Yanukovych says Maidan crackdown organized by Firtash, Lyovochkin

A disgraced Ukrainian ex-president, Viktor Yanukovych, who fled to Russia following a carnage during Euromaidan protests, said he had not ordered a violent dispersal of activists earlier in late 2013, and accused the then environment in plotting intrigues against him, according to his interview with the German publication Der Spiegel, Deutsche Welle reports.

The interviewer noted that Yanukovych had been a bit ”confused” when answering a question about a crackdown on the night of November 30, when security forces went down hard on a peaceful protest of Ukrainian students, according to DW.

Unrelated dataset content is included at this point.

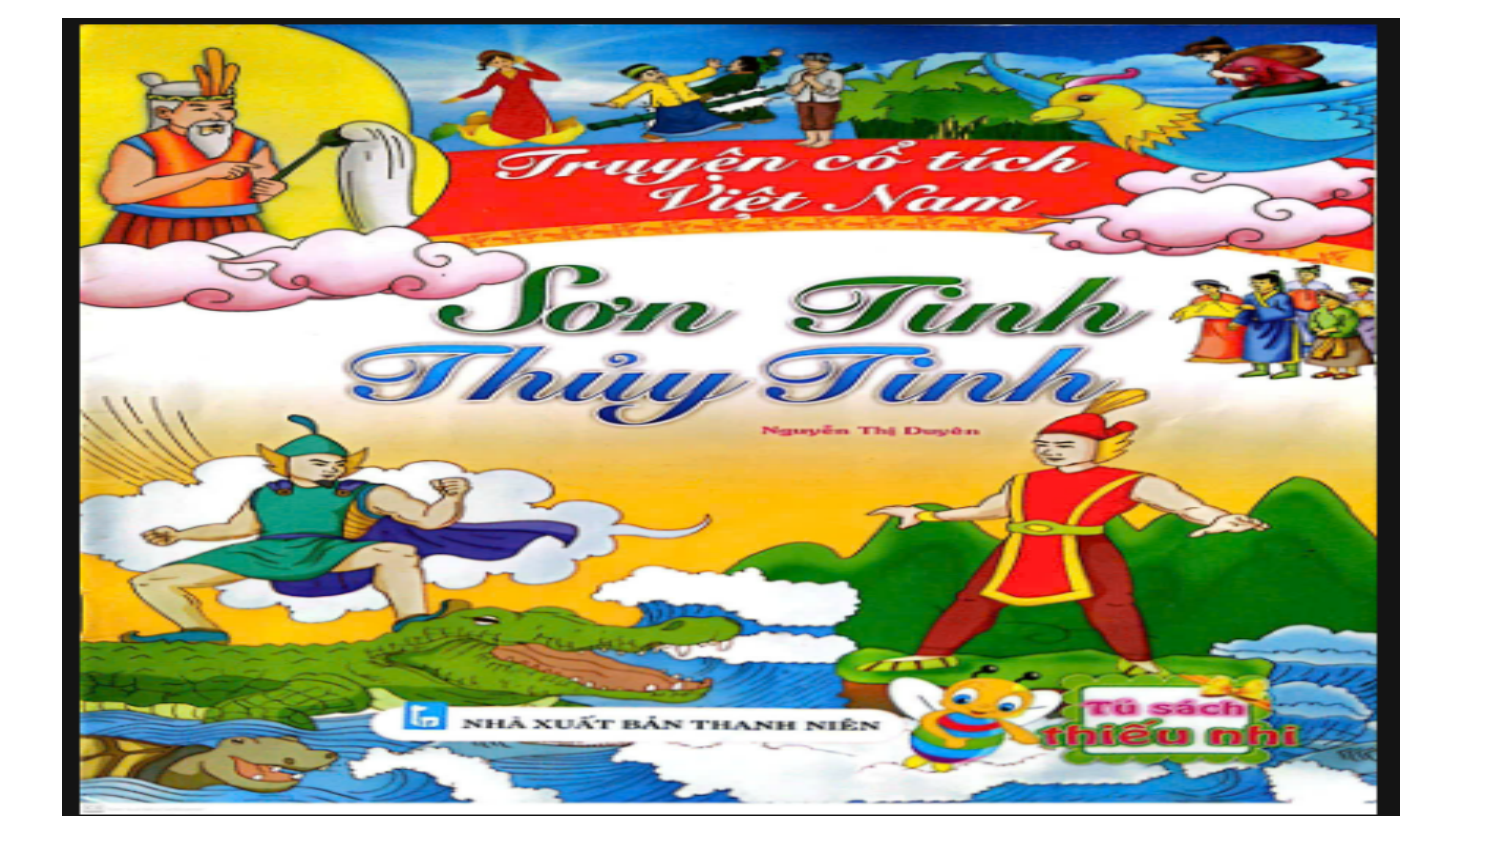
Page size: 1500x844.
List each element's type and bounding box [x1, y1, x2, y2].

picture [62, 18, 1401, 816]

Yanukovych first accused ”radicals” who, as he put it, ”provoked the police.” However, he later said that the head of his presidential administration, Serhiy Lyovochkin, and a Ukrainian tycoon Dmytro Firtash had been playing games behind his back, orchestrating violence against the Maidan.

According to Yanukovych, he learned of the bloody clashes the next morning during a game of tennis, while Lyovochkin failed to return his calls.

Earlier, on the evening of February 21, 2014, Viktor Yanukovych left Kyiv, and on the night of February 22 hastily fled his Mezhyhirya countryside residence.

February 22, the Verkhovna Rada of Ukraine adopted a resolution on the Ukrainian president`s disengagement from fulfilling constitutional powers, with 328 deputies voting in favor out of 334 MPs registered in the session hall. 

The resolution also appointed extraordinary presidential elections to be held on May 25, 2014.